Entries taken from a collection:
--- --- ---
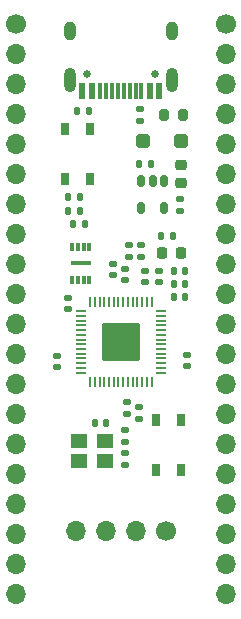
<source format=gbr>
%TF.GenerationSoftware,KiCad,Pcbnew,(6.0.1-0)*%
%TF.CreationDate,2023-04-29T18:30:50+02:00*%
%TF.ProjectId,archimedes,61726368-696d-4656-9465-732e6b696361,rev?*%
%TF.SameCoordinates,Original*%
%TF.FileFunction,Soldermask,Top*%
%TF.FilePolarity,Negative*%
%FSLAX46Y46*%
G04 Gerber Fmt 4.6, Leading zero omitted, Abs format (unit mm)*
G04 Created by KiCad (PCBNEW (6.0.1-0)) date 2023-04-29 18:30:50*
%MOMM*%
%LPD*%
G01*
G04 APERTURE LIST*
G04 Aperture macros list*
%AMRoundRect*
0 Rectangle with rounded corners*
0 $1 Rounding radius*
0 $2 $3 $4 $5 $6 $7 $8 $9 X,Y pos of 4 corners*
0 Add a 4 corners polygon primitive as box body*
4,1,4,$2,$3,$4,$5,$6,$7,$8,$9,$2,$3,0*
0 Add four circle primitives for the rounded corners*
1,1,$1+$1,$2,$3*
1,1,$1+$1,$4,$5*
1,1,$1+$1,$6,$7*
1,1,$1+$1,$8,$9*
0 Add four rect primitives between the rounded corners*
20,1,$1+$1,$2,$3,$4,$5,0*
20,1,$1+$1,$4,$5,$6,$7,0*
20,1,$1+$1,$6,$7,$8,$9,0*
20,1,$1+$1,$8,$9,$2,$3,0*%
G04 Aperture macros list end*
%ADD10RoundRect,0.135000X0.185000X-0.135000X0.185000X0.135000X-0.185000X0.135000X-0.185000X-0.135000X0*%
%ADD11RoundRect,0.300000X-0.300000X0.300000X-0.300000X-0.300000X0.300000X-0.300000X0.300000X0.300000X0*%
%ADD12RoundRect,0.140000X-0.140000X-0.170000X0.140000X-0.170000X0.140000X0.170000X-0.140000X0.170000X0*%
%ADD13RoundRect,0.135000X0.135000X0.185000X-0.135000X0.185000X-0.135000X-0.185000X0.135000X-0.185000X0*%
%ADD14RoundRect,0.225000X-0.250000X0.225000X-0.250000X-0.225000X0.250000X-0.225000X0.250000X0.225000X0*%
%ADD15O,1.700000X1.700000*%
%ADD16C,1.700000*%
%ADD17RoundRect,0.140000X0.170000X-0.140000X0.170000X0.140000X-0.170000X0.140000X-0.170000X-0.140000X0*%
%ADD18RoundRect,0.135000X-0.185000X0.135000X-0.185000X-0.135000X0.185000X-0.135000X0.185000X0.135000X0*%
%ADD19RoundRect,0.135000X-0.135000X-0.185000X0.135000X-0.185000X0.135000X0.185000X-0.135000X0.185000X0*%
%ADD20RoundRect,0.020000X-0.367500X-0.080000X0.367500X-0.080000X0.367500X0.080000X-0.367500X0.080000X0*%
%ADD21RoundRect,0.020000X0.080000X-0.367500X0.080000X0.367500X-0.080000X0.367500X-0.080000X-0.367500X0*%
%ADD22RoundRect,0.096000X-1.504000X-1.504000X1.504000X-1.504000X1.504000X1.504000X-1.504000X1.504000X0*%
%ADD23RoundRect,0.218750X-0.218750X-0.256250X0.218750X-0.256250X0.218750X0.256250X-0.218750X0.256250X0*%
%ADD24RoundRect,0.140000X-0.170000X0.140000X-0.170000X-0.140000X0.170000X-0.140000X0.170000X0.140000X0*%
%ADD25RoundRect,0.065000X-0.260000X0.460000X-0.260000X-0.460000X0.260000X-0.460000X0.260000X0.460000X0*%
%ADD26R,1.400000X1.200000*%
%ADD27C,0.650000*%
%ADD28R,0.600000X1.450000*%
%ADD29R,0.300000X1.450000*%
%ADD30O,1.000000X2.100000*%
%ADD31O,1.000000X1.600000*%
%ADD32RoundRect,0.075000X0.075000X-0.300000X0.075000X0.300000X-0.075000X0.300000X-0.075000X-0.300000X0*%
%ADD33R,1.700000X0.300000*%
%ADD34RoundRect,0.065000X0.260000X-0.460000X0.260000X0.460000X-0.260000X0.460000X-0.260000X-0.460000X0*%
%ADD35RoundRect,0.200000X-0.200000X-0.275000X0.200000X-0.275000X0.200000X0.275000X-0.200000X0.275000X0*%
%ADD36RoundRect,0.150000X-0.150000X0.350000X-0.150000X-0.350000X0.150000X-0.350000X0.150000X0.350000X0*%
G04 APERTURE END LIST*
D10*
%TO.C,R5*%
X151175000Y-91120000D03*
X151175000Y-90100000D03*
%TD*%
D11*
%TO.C,D1*%
X152370000Y-81250000D03*
X155570000Y-81250000D03*
%TD*%
D12*
%TO.C,C5*%
X154970000Y-94500000D03*
X155930000Y-94500000D03*
%TD*%
%TO.C,C16*%
X148280000Y-105200000D03*
X149240000Y-105200000D03*
%TD*%
D13*
%TO.C,R7*%
X154932500Y-89335000D03*
X153912500Y-89335000D03*
%TD*%
D12*
%TO.C,C11*%
X154970000Y-92300000D03*
X155930000Y-92300000D03*
%TD*%
D14*
%TO.C,C1*%
X155600000Y-83300000D03*
X155600000Y-84850000D03*
%TD*%
D15*
%TO.C,J4*%
X146690000Y-114345000D03*
X149230000Y-114345000D03*
X151770000Y-114345000D03*
D16*
X154310000Y-114345000D03*
%TD*%
D17*
%TO.C,C3*%
X153700000Y-93230000D03*
X153700000Y-92270000D03*
%TD*%
D10*
%TO.C,R6*%
X152225000Y-91110000D03*
X152225000Y-90090000D03*
%TD*%
D18*
%TO.C,R2*%
X152125000Y-78590000D03*
X152125000Y-79610000D03*
%TD*%
D17*
%TO.C,C14*%
X149875000Y-92630000D03*
X149875000Y-91670000D03*
%TD*%
D19*
%TO.C,R8*%
X145990000Y-87200000D03*
X147010000Y-87200000D03*
%TD*%
D20*
%TO.C,U2*%
X147112500Y-95700000D03*
X147112500Y-96100000D03*
X147112500Y-96500000D03*
X147112500Y-96900000D03*
X147112500Y-97300000D03*
X147112500Y-97700000D03*
X147112500Y-98100000D03*
X147112500Y-98500000D03*
X147112500Y-98900000D03*
X147112500Y-99300000D03*
X147112500Y-99700000D03*
X147112500Y-100100000D03*
X147112500Y-100500000D03*
X147112500Y-100900000D03*
D21*
X147900000Y-101687500D03*
X148300000Y-101687500D03*
X148700000Y-101687500D03*
X149100000Y-101687500D03*
X149500000Y-101687500D03*
X149900000Y-101687500D03*
X150300000Y-101687500D03*
X150700000Y-101687500D03*
X151100000Y-101687500D03*
X151500000Y-101687500D03*
X151900000Y-101687500D03*
X152300000Y-101687500D03*
X152700000Y-101687500D03*
X153100000Y-101687500D03*
D20*
X153887500Y-100900000D03*
X153887500Y-100500000D03*
X153887500Y-100100000D03*
X153887500Y-99700000D03*
X153887500Y-99300000D03*
X153887500Y-98900000D03*
X153887500Y-98500000D03*
X153887500Y-98100000D03*
X153887500Y-97700000D03*
X153887500Y-97300000D03*
X153887500Y-96900000D03*
X153887500Y-96500000D03*
X153887500Y-96100000D03*
X153887500Y-95700000D03*
D21*
X153100000Y-94912500D03*
X152700000Y-94912500D03*
X152300000Y-94912500D03*
X151900000Y-94912500D03*
X151500000Y-94912500D03*
X151100000Y-94912500D03*
X150700000Y-94912500D03*
X150300000Y-94912500D03*
X149900000Y-94912500D03*
X149500000Y-94912500D03*
X149100000Y-94912500D03*
X148700000Y-94912500D03*
X148300000Y-94912500D03*
X147900000Y-94912500D03*
D22*
X150500000Y-98300000D03*
%TD*%
D13*
%TO.C,R1*%
X147810000Y-78750000D03*
X146790000Y-78750000D03*
%TD*%
D23*
%TO.C,LED1*%
X153997500Y-90785000D03*
X155572500Y-90785000D03*
%TD*%
D24*
%TO.C,C15*%
X150850000Y-107720000D03*
X150850000Y-108680000D03*
%TD*%
D25*
%TO.C,SW1*%
X147925000Y-84525000D03*
X147925000Y-80275000D03*
X145775000Y-80275000D03*
X145775000Y-84525000D03*
%TD*%
D12*
%TO.C,C17*%
X146470000Y-88350000D03*
X147430000Y-88350000D03*
%TD*%
D18*
%TO.C,R4*%
X150850000Y-105740000D03*
X150850000Y-106760000D03*
%TD*%
D24*
%TO.C,C8*%
X151000000Y-103420000D03*
X151000000Y-104380000D03*
%TD*%
D26*
%TO.C,Y1*%
X149200000Y-106700000D03*
X147000000Y-106700000D03*
X147000000Y-108400000D03*
X149200000Y-108400000D03*
%TD*%
D27*
%TO.C,J1*%
X153390000Y-75600000D03*
X147610000Y-75600000D03*
D28*
X153750000Y-77045000D03*
X152950000Y-77045000D03*
D29*
X151750000Y-77045000D03*
X150750000Y-77045000D03*
X150250000Y-77045000D03*
X149250000Y-77045000D03*
D28*
X148050000Y-77045000D03*
X147250000Y-77045000D03*
X147250000Y-77045000D03*
X148050000Y-77045000D03*
D29*
X148750000Y-77045000D03*
X149750000Y-77045000D03*
X151250000Y-77045000D03*
X152250000Y-77045000D03*
D28*
X152950000Y-77045000D03*
X153750000Y-77045000D03*
D30*
X154820000Y-76130000D03*
X146180000Y-76130000D03*
D31*
X146180000Y-71950000D03*
X154820000Y-71950000D03*
%TD*%
D17*
%TO.C,C2*%
X155500000Y-87200000D03*
X155500000Y-86240000D03*
%TD*%
D32*
%TO.C,U3*%
X146350000Y-93049500D03*
X146850000Y-93049500D03*
X147350000Y-93049500D03*
X147850000Y-93049500D03*
X147850000Y-90250500D03*
X147350000Y-90250500D03*
X146850000Y-90250500D03*
X146350000Y-90250500D03*
D33*
X147100000Y-91650000D03*
%TD*%
D17*
%TO.C,C9*%
X146025000Y-95505000D03*
X146025000Y-94545000D03*
%TD*%
D34*
%TO.C,SW2*%
X153475000Y-109175000D03*
X153475000Y-104925000D03*
X155625000Y-109175000D03*
X155625000Y-104925000D03*
%TD*%
D24*
%TO.C,C6*%
X145060000Y-99480000D03*
X145060000Y-100440000D03*
%TD*%
D19*
%TO.C,R9*%
X145990000Y-86050000D03*
X147010000Y-86050000D03*
%TD*%
D24*
%TO.C,C13*%
X152000000Y-103845000D03*
X152000000Y-104805000D03*
%TD*%
%TO.C,C7*%
X156100000Y-99390000D03*
X156100000Y-100350000D03*
%TD*%
D17*
%TO.C,C12*%
X152550000Y-93230000D03*
X152550000Y-92270000D03*
%TD*%
D35*
%TO.C,F1*%
X154125000Y-79100000D03*
X155775000Y-79100000D03*
%TD*%
D36*
%TO.C,U1*%
X154150000Y-84650000D03*
X153200000Y-84650000D03*
X152250000Y-84650000D03*
X152250000Y-86950000D03*
X154150000Y-86950000D03*
%TD*%
D19*
%TO.C,FB1*%
X152040000Y-83200000D03*
X153060000Y-83200000D03*
%TD*%
D17*
%TO.C,C4*%
X150875000Y-93080000D03*
X150875000Y-92120000D03*
%TD*%
D12*
%TO.C,C10*%
X154970000Y-93400000D03*
X155930000Y-93400000D03*
%TD*%
D16*
%TO.C,J3*%
X159390000Y-71400000D03*
D15*
X159390000Y-73940000D03*
X159390000Y-76480000D03*
X159390000Y-79020000D03*
X159390000Y-81560000D03*
X159390000Y-84100000D03*
X159390000Y-86640000D03*
X159390000Y-89180000D03*
X159390000Y-91720000D03*
X159390000Y-94260000D03*
X159390000Y-96800000D03*
X159390000Y-99340000D03*
X159390000Y-101880000D03*
X159390000Y-104420000D03*
X159390000Y-106960000D03*
X159390000Y-109500000D03*
X159390000Y-112040000D03*
X159390000Y-114580000D03*
X159390000Y-117120000D03*
X159390000Y-119660000D03*
%TD*%
D16*
%TO.C,J2*%
X141610000Y-71400000D03*
D15*
X141610000Y-73940000D03*
X141610000Y-76480000D03*
X141610000Y-79020000D03*
X141610000Y-81560000D03*
X141610000Y-84100000D03*
X141610000Y-86640000D03*
X141610000Y-89180000D03*
X141610000Y-91720000D03*
X141610000Y-94260000D03*
X141610000Y-96800000D03*
X141610000Y-99340000D03*
X141610000Y-101880000D03*
X141610000Y-104420000D03*
X141610000Y-106960000D03*
X141610000Y-109500000D03*
X141610000Y-112040000D03*
X141610000Y-114580000D03*
X141610000Y-117120000D03*
X141610000Y-119660000D03*
%TD*%
M02*

</source>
--- --- ---
[Work required]: Repeat the lines exactly as they stand, from the opening line of the data through the line with "G04 Gerber Fmt". Pictures stay out of the copy.

[Result of this task]:
<source format=gbr>
%TF.GenerationSoftware,KiCad,Pcbnew,(6.0.1-0)*%
%TF.CreationDate,2023-04-29T18:30:50+02:00*%
%TF.ProjectId,archimedes,61726368-696d-4656-9465-732e6b696361,rev?*%
%TF.SameCoordinates,Original*%
%TF.FileFunction,Soldermask,Top*%
%TF.FilePolarity,Negative*%
%FSLAX46Y46*%
G04 Gerber Fmt 4.6, Leading zero omitted, Abs format (unit mm)*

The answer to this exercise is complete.